■ **FRAGMENTO PARA LEER**:
* * * * * * *
Creen en la continuidad de la vida después de la muerte. Por eso a sus muertos le proveen de todo lo necesario para que puedan realizar, el largo y peligroso viaje a la tierra sin males.
Su costumbre obliga a una práctica rígida del culto permanente a los antepasados, manteniendo una relación estrecha y continua entre la comunidad de los vivos y los muertos que se traducen en ayuda recíproca. Celebran en honor a los muertos una gran fiesta cada año buscando así que los espíritus se mantengan vivos en el corazón de la comunidad. Los muertos proveen de alimentos a sus vivos, les envían la lluvia que favorece las plantaciones y velan constantemente por su bienestar. Los vivos, a su vez, deben tributarles ofrendas.
* * * * * * *
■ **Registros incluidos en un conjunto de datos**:
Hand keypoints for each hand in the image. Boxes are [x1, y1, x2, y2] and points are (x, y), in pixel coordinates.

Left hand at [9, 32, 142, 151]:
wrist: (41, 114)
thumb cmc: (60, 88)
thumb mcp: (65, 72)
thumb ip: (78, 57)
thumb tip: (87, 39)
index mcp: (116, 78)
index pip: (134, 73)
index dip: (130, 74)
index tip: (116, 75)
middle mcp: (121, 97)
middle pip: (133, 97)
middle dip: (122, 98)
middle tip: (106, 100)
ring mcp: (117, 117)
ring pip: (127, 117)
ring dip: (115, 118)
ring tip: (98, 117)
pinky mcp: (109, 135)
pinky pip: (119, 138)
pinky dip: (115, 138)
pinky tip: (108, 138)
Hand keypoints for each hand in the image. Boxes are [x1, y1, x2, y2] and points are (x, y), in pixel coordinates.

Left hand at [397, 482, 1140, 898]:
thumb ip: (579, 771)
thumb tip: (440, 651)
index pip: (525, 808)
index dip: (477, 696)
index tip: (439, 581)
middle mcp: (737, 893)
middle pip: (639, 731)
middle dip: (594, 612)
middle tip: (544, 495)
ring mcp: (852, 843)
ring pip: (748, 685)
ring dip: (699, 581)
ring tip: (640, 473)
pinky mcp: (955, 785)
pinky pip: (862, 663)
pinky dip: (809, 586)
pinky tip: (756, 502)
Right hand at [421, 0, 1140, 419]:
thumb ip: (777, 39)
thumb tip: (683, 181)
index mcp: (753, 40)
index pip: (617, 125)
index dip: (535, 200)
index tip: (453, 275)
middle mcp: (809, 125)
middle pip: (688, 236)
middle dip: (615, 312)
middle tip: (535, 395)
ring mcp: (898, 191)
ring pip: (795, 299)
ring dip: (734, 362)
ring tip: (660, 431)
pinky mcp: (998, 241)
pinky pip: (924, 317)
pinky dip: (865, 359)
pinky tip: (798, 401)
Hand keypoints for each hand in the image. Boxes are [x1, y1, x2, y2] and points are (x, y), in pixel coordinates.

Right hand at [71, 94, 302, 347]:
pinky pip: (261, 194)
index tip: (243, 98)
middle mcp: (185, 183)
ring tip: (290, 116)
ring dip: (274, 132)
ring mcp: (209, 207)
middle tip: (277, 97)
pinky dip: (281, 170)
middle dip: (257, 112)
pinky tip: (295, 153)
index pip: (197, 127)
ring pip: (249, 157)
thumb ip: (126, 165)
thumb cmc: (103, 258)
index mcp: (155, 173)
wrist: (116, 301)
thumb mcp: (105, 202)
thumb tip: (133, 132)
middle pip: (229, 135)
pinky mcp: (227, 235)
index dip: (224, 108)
* * * * * * *
■ **QUÉ DEBES HACER**: Copia literalmente el tramo del fragmento sobre el culto a los muertos que va desde "Creen en la" hasta "tierra sin males.". El material no tiene relación alguna con el fragmento.

■ **RESPUESTA A CONTINUACIÓN**:
Creen en la continuidad de la vida después de la muerte. Por eso a sus muertos le proveen de todo lo necesario para que puedan realizar, el largo y peligroso viaje a la tierra sin males.